The film comprises of 6 short films, all exploring the theme of conflict and revenge.  Conceptually, it is very thought provoking.  We see a range of conflicts and motives: one on one, individual vs system, long burning, spur of the moment, and also internal conflicts, where characters were made to question their own motivations.  I even felt that I was being invited to question my own reactions by some provocative scenarios.

Technially, it was beautifully shot, involving everything from mountain scenery, to complex fight choreography in the smallest space you can imagine, to scenes where you wondered whether they were real or special effects.

There was only one film out of the six that I was disappointed with, because it didn’t end as cleverly as the others.  There were some great twists, where a different point of view was revealed, and everything up until that point was revealed as being a different thing from what I thought it was.

I’ll take many things from this film, among them an appreciation that even the dullest of tasks, such as changing a car tyre, can be made into the tensest of scenes in the right hands.  And there was an amazing love scene.  I’m not so much into hetero stuff these days, and often find portrayals of male-female relationships in books and films rather ho-hum, as if the creator hasn’t really bothered, but just thought that the mere being of a male and female character is enough reason to pair them up.  But this one smouldered!  Sparks, explosions, and animal instinct, it was all there.




  1. Nice review, Lisa! I’m sorry your daughter didn’t go with you. Good scenery is always nice…add in some sparks, it’s worth the ticket price! 🙂

  2. I don’t think this will play in HK unfortunately but it sounds interesting. The cinemas here seem to run the same old cops and robbers, super-hero junk that shows elsewhere but ‘foreign’ films of other genres are too niche. A shame really.

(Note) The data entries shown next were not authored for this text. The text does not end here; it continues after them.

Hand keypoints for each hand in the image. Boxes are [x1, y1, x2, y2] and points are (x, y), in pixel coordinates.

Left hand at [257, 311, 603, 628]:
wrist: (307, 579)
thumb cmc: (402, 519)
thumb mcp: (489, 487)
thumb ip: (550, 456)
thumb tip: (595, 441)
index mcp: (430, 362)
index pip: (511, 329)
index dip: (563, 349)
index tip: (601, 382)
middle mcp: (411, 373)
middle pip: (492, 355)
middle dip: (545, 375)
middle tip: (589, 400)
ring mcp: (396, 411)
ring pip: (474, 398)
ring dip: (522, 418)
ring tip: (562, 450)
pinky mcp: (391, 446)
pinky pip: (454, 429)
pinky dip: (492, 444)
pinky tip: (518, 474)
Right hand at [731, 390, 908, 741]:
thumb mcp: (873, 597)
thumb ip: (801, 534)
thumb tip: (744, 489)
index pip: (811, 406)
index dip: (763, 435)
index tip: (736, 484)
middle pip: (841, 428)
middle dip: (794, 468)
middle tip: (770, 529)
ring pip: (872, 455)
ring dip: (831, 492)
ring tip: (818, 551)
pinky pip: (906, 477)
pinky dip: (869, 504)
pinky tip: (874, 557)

    • There seems to be a greater choice now in the UK than there was when I was growing up. And I’ve discovered that cinema going, seeing unusual films, is a social activity that gives people are chance to meet like minded others.

  3. This sounds really good and also sounds like something I’d enjoy. I practically never go to the movies these days though and I’m not sure when I’d manage it. Perhaps I’ll be able to get it on DVD eventually.

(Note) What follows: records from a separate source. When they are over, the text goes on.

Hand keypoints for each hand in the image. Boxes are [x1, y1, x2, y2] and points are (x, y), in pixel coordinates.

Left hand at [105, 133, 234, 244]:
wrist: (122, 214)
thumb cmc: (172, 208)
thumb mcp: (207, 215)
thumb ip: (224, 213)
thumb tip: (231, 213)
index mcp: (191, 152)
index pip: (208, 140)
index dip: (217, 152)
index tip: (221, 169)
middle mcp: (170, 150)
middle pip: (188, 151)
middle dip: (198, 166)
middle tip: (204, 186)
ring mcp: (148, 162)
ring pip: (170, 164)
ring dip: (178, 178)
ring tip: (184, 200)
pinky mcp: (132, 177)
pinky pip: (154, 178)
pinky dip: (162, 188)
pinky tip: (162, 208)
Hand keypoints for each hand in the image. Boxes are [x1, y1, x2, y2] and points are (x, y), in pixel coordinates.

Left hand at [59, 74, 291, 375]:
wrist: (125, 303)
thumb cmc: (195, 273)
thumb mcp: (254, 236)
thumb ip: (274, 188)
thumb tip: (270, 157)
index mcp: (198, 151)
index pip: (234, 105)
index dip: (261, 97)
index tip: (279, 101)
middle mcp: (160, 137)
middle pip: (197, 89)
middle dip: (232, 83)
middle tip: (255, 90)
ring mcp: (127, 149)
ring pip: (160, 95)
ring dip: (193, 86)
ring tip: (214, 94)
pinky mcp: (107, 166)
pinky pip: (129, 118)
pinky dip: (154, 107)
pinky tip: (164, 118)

    • My friend said to me, “Have you seen X Y and Z of Aldomovar?” and I said, “No, no and no.” And then, “There was a long time when I didn’t see any films or read any books at all.” I understand – watching a film is a long time to take out of your life when you have a young family and work.

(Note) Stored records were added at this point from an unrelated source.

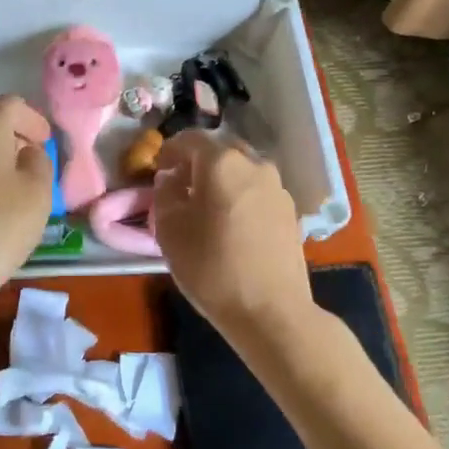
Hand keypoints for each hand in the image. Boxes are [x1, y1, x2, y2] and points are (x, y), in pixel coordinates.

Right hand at [153, 130, 314, 343]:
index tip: (157, 170)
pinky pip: (257, 192)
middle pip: (220, 151)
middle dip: (197, 163)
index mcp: (222, 162)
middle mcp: (254, 165)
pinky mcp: (290, 212)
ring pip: (242, 171)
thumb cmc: (211, 268)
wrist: (269, 309)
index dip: (168, 151)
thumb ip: (165, 194)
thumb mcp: (169, 230)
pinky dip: (240, 197)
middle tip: (180, 188)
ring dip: (221, 180)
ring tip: (207, 209)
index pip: (189, 139)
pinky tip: (232, 226)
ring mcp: (277, 188)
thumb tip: (171, 179)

  4. This hasn’t come around to my city, but I’ll keep that in mind. Thanks for your review. I’m a fan of foreign films. Have seen a few this year. My fave is Ida from Polish/English director Pawel Pawlikowski, which is a likely Oscar nominee in the coming Awards Season. Have you seen it? My other faves include the Indian movie The Lunchbox, and from Japan Like Father Like Son, the German film Barbara…

    • When I mentioned I’d seen a foreign film, the person I was talking to mentioned Ida! I will look out for it now – I hadn’t heard of it. I’ve watched a couple of great Japanese films, Departures was the best. Japanese films can be very sensitive about emotions and also perceptive about their own society. Thanks!

  5. Hi Denise. I am always interested in new Foreign films. While living in Philadelphia, I had numerous opportunities to see some great films. One of my favorites that i just posted on Facebook is Camille Claudel starring Isabelle Adjani. A great French film exploring the destructive relationship between Camille and Sculptor Rodin. I would love to see this film. Is the Director Pedro Aldomovar? I have posted a few film reviews on my blog, if you are interested in checking them out.